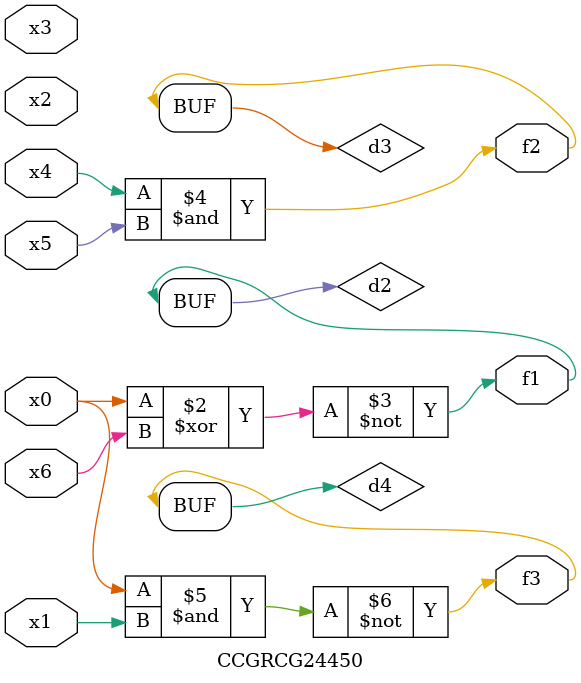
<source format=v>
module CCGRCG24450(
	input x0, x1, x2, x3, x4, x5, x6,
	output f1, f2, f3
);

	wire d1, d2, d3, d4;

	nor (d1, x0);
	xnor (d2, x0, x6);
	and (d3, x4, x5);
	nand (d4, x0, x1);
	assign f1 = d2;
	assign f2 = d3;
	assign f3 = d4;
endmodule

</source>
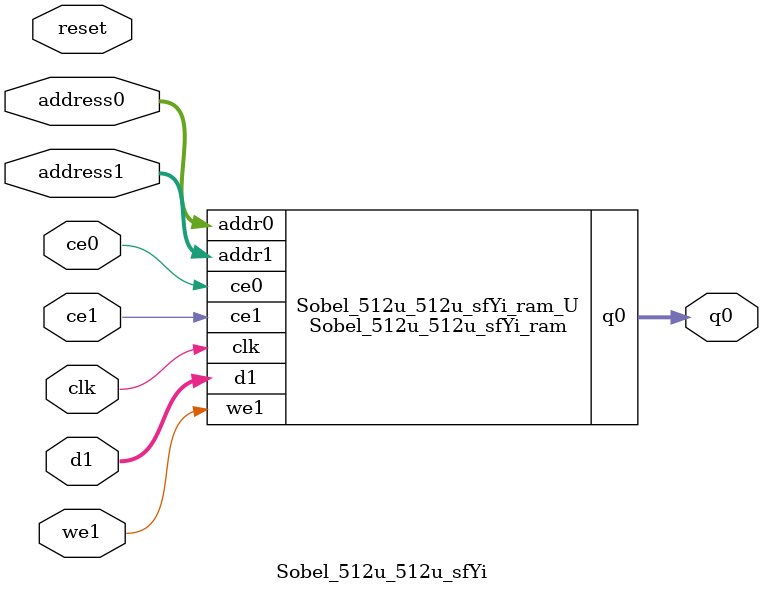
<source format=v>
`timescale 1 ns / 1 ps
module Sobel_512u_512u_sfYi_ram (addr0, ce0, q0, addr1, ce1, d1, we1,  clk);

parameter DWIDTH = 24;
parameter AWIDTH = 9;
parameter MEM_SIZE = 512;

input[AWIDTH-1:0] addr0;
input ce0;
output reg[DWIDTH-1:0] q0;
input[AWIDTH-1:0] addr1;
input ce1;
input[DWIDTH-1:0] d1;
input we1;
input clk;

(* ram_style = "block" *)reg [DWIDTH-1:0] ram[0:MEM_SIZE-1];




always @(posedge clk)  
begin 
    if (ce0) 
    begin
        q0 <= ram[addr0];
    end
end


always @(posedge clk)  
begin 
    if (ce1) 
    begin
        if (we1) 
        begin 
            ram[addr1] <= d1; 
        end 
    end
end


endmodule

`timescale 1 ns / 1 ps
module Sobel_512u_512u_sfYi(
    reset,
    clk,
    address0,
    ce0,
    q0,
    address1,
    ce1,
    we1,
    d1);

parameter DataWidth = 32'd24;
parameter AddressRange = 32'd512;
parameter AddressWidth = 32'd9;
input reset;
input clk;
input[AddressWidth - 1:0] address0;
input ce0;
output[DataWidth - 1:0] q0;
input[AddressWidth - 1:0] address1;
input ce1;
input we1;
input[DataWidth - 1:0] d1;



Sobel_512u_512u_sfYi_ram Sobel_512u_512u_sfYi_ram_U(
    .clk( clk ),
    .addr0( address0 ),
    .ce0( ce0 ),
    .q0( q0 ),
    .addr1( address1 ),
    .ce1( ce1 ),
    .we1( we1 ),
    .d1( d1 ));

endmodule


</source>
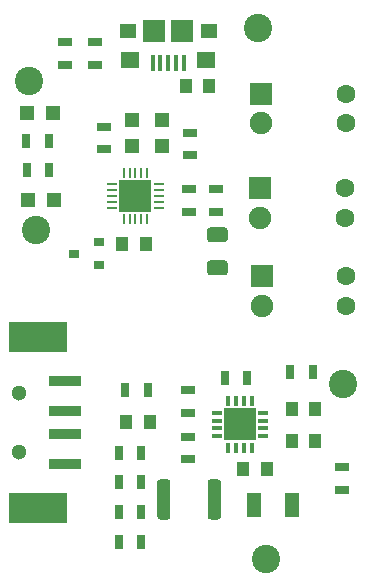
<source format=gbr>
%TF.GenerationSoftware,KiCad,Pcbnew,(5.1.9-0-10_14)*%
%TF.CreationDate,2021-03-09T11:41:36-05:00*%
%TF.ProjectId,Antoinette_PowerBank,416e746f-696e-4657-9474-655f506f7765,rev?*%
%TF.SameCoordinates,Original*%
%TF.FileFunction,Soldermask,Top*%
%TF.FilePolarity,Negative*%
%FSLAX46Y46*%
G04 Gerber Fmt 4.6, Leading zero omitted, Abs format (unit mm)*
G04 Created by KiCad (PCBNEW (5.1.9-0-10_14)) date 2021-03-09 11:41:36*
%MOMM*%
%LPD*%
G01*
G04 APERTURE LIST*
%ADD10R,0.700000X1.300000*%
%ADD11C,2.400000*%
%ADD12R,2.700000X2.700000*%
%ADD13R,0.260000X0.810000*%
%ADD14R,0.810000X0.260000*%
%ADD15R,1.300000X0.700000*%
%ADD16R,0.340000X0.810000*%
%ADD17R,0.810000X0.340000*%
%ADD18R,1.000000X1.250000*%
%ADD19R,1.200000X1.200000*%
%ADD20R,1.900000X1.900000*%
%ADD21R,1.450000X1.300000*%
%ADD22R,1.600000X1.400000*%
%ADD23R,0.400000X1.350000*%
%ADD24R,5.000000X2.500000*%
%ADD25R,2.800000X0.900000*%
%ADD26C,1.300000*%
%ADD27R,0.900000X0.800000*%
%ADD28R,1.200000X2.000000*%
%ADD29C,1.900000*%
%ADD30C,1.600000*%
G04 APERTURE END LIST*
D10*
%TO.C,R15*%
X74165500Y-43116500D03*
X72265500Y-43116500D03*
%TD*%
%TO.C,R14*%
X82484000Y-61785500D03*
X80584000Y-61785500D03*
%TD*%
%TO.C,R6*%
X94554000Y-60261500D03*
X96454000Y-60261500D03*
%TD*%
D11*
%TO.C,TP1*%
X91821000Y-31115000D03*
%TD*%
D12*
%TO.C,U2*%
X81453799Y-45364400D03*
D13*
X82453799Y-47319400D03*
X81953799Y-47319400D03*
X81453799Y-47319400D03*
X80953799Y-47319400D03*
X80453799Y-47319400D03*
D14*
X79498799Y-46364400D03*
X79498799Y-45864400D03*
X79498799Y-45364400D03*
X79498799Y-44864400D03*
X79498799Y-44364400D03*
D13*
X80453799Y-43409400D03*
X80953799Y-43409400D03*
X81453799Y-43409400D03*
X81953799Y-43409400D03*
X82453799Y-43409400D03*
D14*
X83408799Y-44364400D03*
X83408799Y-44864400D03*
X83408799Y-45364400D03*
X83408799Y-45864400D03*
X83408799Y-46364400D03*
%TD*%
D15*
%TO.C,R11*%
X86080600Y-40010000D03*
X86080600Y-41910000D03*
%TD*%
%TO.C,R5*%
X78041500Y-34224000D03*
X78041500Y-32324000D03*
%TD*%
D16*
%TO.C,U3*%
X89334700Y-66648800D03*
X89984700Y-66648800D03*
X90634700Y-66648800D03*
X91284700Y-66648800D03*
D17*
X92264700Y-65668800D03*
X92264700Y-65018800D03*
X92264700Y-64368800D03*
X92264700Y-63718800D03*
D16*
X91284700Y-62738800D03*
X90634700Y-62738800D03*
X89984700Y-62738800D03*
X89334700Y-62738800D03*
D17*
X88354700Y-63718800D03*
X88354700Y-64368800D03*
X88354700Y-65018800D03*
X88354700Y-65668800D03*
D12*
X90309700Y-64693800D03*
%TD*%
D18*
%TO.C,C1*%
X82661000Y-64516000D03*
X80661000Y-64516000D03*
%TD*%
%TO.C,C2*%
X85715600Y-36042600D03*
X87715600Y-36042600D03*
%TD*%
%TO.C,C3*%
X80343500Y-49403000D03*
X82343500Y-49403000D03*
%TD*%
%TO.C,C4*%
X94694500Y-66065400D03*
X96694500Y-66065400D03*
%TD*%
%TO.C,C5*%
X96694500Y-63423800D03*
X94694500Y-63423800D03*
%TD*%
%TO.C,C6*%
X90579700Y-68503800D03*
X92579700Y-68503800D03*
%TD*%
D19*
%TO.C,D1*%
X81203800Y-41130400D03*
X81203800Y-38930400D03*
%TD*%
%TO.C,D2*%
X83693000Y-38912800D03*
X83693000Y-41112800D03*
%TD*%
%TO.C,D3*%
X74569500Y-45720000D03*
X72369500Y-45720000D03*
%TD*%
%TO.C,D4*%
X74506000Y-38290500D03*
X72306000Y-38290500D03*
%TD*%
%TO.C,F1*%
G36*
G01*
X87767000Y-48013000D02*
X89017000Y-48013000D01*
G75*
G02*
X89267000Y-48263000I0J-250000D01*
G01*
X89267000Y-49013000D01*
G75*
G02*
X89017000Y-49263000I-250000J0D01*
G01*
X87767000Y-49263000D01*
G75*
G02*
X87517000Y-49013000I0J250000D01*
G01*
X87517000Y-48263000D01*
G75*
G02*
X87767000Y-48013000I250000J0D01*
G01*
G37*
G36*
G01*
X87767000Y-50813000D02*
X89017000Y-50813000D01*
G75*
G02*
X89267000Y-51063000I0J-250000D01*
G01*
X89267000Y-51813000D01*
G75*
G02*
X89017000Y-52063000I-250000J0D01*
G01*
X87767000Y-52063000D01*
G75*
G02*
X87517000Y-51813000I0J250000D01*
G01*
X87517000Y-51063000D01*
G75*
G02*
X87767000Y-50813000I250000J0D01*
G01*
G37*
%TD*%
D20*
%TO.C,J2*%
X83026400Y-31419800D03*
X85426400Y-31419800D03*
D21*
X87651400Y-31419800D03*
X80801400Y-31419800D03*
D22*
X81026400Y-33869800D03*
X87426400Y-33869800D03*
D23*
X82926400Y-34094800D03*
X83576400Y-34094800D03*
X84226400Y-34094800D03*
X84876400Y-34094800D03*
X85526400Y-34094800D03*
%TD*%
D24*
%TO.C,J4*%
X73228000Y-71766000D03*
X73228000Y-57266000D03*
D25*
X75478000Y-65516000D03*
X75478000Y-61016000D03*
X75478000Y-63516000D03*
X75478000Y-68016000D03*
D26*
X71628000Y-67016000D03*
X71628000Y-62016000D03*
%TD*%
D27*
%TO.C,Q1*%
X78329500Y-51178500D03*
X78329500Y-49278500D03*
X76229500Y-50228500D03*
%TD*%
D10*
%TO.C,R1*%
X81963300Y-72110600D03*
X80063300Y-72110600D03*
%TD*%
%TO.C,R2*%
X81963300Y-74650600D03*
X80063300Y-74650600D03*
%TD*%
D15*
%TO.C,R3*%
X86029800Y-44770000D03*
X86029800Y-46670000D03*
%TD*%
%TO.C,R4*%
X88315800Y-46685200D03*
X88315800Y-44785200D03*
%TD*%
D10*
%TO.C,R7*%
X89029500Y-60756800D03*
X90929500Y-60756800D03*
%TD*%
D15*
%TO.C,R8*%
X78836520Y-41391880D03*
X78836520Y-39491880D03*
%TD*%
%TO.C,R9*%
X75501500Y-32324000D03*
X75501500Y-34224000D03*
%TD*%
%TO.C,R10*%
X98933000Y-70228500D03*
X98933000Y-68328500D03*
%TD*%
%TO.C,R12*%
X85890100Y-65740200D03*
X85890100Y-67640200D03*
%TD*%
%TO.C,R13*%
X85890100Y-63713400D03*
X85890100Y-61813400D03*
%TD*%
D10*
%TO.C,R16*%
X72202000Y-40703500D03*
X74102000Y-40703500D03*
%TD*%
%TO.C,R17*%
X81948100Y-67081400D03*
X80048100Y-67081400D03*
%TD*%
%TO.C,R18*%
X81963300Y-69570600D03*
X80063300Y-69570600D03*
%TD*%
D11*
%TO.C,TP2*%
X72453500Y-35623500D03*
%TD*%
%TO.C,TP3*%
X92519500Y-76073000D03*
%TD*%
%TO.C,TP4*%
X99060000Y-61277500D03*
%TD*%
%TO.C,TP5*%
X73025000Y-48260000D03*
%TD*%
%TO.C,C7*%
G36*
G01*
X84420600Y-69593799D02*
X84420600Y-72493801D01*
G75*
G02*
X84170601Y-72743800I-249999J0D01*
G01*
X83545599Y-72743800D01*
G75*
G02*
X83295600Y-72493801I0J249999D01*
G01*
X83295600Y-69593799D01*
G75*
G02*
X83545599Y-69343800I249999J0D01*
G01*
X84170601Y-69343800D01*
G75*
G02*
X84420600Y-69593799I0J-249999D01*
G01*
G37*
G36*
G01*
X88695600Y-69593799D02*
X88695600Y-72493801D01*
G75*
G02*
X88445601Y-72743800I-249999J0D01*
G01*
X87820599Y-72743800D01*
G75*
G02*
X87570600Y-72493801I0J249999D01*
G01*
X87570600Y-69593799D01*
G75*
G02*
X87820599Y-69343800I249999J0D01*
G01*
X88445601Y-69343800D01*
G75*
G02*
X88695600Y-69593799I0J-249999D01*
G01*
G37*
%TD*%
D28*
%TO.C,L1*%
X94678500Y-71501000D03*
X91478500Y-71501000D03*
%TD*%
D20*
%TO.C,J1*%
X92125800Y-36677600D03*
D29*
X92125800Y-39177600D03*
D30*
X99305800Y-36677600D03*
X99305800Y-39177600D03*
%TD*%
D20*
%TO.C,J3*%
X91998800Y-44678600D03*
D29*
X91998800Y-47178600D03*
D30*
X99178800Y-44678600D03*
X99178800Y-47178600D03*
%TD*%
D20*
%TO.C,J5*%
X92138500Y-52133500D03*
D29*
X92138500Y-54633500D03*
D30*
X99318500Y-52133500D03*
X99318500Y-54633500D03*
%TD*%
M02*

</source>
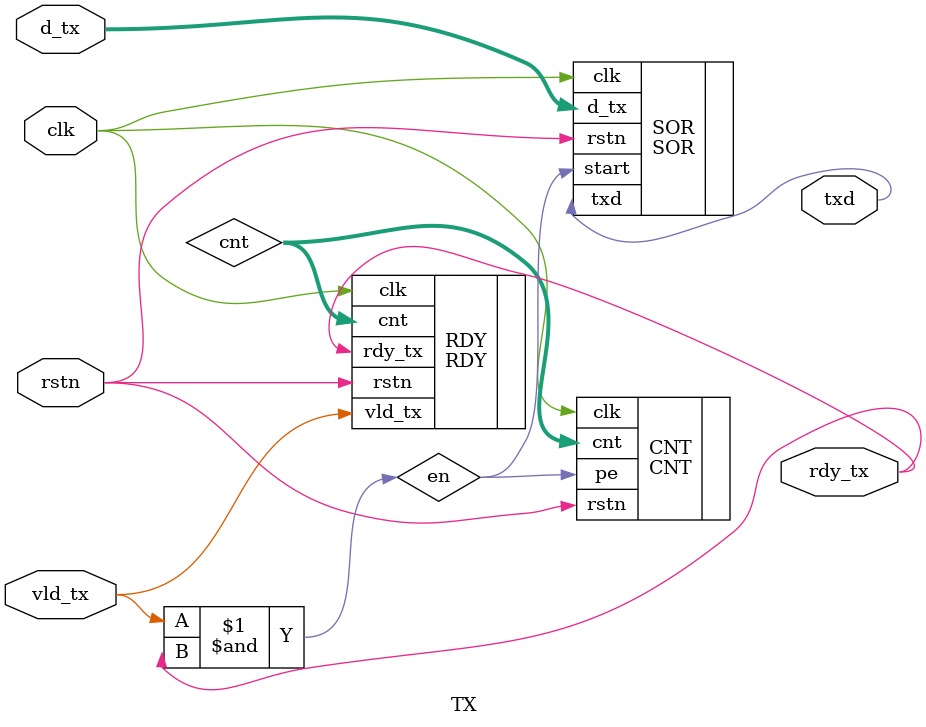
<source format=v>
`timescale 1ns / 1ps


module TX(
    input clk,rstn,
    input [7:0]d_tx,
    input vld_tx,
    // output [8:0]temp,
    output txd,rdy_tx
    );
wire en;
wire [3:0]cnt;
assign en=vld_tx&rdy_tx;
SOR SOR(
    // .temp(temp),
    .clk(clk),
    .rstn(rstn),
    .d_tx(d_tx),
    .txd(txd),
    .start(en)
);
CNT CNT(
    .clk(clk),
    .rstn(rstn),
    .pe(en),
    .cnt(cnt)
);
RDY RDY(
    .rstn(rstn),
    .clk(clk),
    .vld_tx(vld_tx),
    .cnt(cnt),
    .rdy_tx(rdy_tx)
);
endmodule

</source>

### What to produce
Could you repeat, exactly and with nothing else, the lines from the first line of the records through the line containing "parameter DWIDTH = 24;"? Leave out the pictures.

### Result of this exercise
<source format=v>
module CCGRCG24450(
	input x0, x1, x2, x3, x4, x5, x6,
	output f1, f2, f3
);

	wire d1, d2, d3, d4;

	nor (d1, x0);
	xnor (d2, x0, x6);
	and (d3, x4, x5);
	nand (d4, x0, x1);
	assign f1 = d2;
	assign f2 = d3;
	assign f3 = d4;
endmodule

</source>
<source format=v>
`timescale 1 ns / 1 ps
module Sobel_512u_512u_sfYi_ram (addr0, ce0, q0, addr1, ce1, d1, we1,  clk);

parameter DWIDTH = 24;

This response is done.